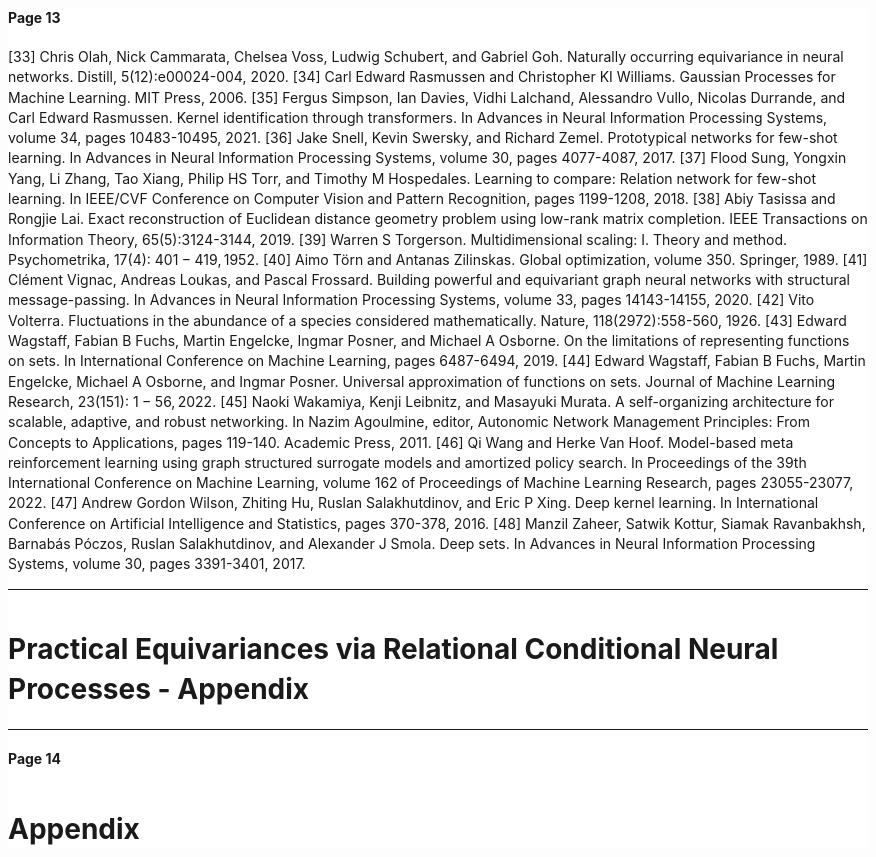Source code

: #### Page 13

[33] Chris Olah, Nick Cammarata, Chelsea Voss, Ludwig Schubert, and Gabriel Goh. Naturally occurring equivariance in neural networks. Distill, 5(12):e00024-004, 2020.
[34] Carl Edward Rasmussen and Christopher KI Williams. Gaussian Processes for Machine Learning. MIT Press, 2006.
[35] Fergus Simpson, Ian Davies, Vidhi Lalchand, Alessandro Vullo, Nicolas Durrande, and Carl Edward Rasmussen. Kernel identification through transformers. In Advances in Neural Information Processing Systems, volume 34, pages 10483-10495, 2021.
[36] Jake Snell, Kevin Swersky, and Richard Zemel. Prototypical networks for few-shot learning. In Advances in Neural Information Processing Systems, volume 30, pages 4077-4087, 2017.
[37] Flood Sung, Yongxin Yang, Li Zhang, Tao Xiang, Philip HS Torr, and Timothy M Hospedales. Learning to compare: Relation network for few-shot learning. In IEEE/CVF Conference on Computer Vision and Pattern Recognition, pages 1199-1208, 2018.
[38] Abiy Tasissa and Rongjie Lai. Exact reconstruction of Euclidean distance geometry problem using low-rank matrix completion. IEEE Transactions on Information Theory, 65(5):3124-3144, 2019.
[39] Warren S Torgerson. Multidimensional scaling: I. Theory and method. Psychometrika, 17(4): $401-419,1952$.
[40] Aimo Törn and Antanas Zilinskas. Global optimization, volume 350. Springer, 1989.
[41] Clément Vignac, Andreas Loukas, and Pascal Frossard. Building powerful and equivariant graph neural networks with structural message-passing. In Advances in Neural Information Processing Systems, volume 33, pages 14143-14155, 2020.
[42] Vito Volterra. Fluctuations in the abundance of a species considered mathematically. Nature, 118(2972):558-560, 1926.
[43] Edward Wagstaff, Fabian B Fuchs, Martin Engelcke, Ingmar Posner, and Michael A Osborne. On the limitations of representing functions on sets. In International Conference on Machine Learning, pages 6487-6494, 2019.
[44] Edward Wagstaff, Fabian B Fuchs, Martin Engelcke, Michael A Osborne, and Ingmar Posner. Universal approximation of functions on sets. Journal of Machine Learning Research, 23(151): $1-56,2022$.
[45] Naoki Wakamiya, Kenji Leibnitz, and Masayuki Murata. A self-organizing architecture for scalable, adaptive, and robust networking. In Nazim Agoulmine, editor, Autonomic Network Management Principles: From Concepts to Applications, pages 119-140. Academic Press, 2011.
[46] Qi Wang and Herke Van Hoof. Model-based meta reinforcement learning using graph structured surrogate models and amortized policy search. In Proceedings of the 39th International Conference on Machine Learning, volume 162 of Proceedings of Machine Learning Research, pages 23055-23077, 2022.
[47] Andrew Gordon Wilson, Zhiting Hu, Ruslan Salakhutdinov, and Eric P Xing. Deep kernel learning. In International Conference on Artificial Intelligence and Statistics, pages 370-378, 2016.
[48] Manzil Zaheer, Satwik Kottur, Siamak Ravanbakhsh, Barnabás Póczos, Ruslan Salakhutdinov, and Alexander J Smola. Deep sets. In Advances in Neural Information Processing Systems, volume 30, pages 3391-3401, 2017.

---

# Practical Equivariances via Relational Conditional Neural Processes - Appendix

---

#### Page 14

# Appendix 


[^0]: ${ }^{1}$ A group of transformations is a family of composable, invertible functions with identity $\tau_{\mathrm{st}} \mathbf{x}=\mathbf{x}$.
[^0]: ${ }^{3}$ We use green to highlight the selected comparison function that encodes a specific set of equivariances.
....
Here the job is to set down exactly the lines of the material above that fall between the one with "[45] Naoki Wakamiya, Kenji" and the one with "[46] Qi Wang", inclusive, and nothing beyond them.

[45] Naoki Wakamiya, Kenji Leibnitz, and Masayuki Murata. A self-organizing architecture for scalable, adaptive, and robust networking. In Nazim Agoulmine, editor, Autonomic Network Management Principles: From Concepts to Applications, pages 119-140. Academic Press, 2011.
[46] Qi Wang and Herke Van Hoof. Model-based meta reinforcement learning using graph structured surrogate models and amortized policy search. In Proceedings of the 39th International Conference on Machine Learning, volume 162 of Proceedings of Machine Learning Research, pages 23055-23077, 2022.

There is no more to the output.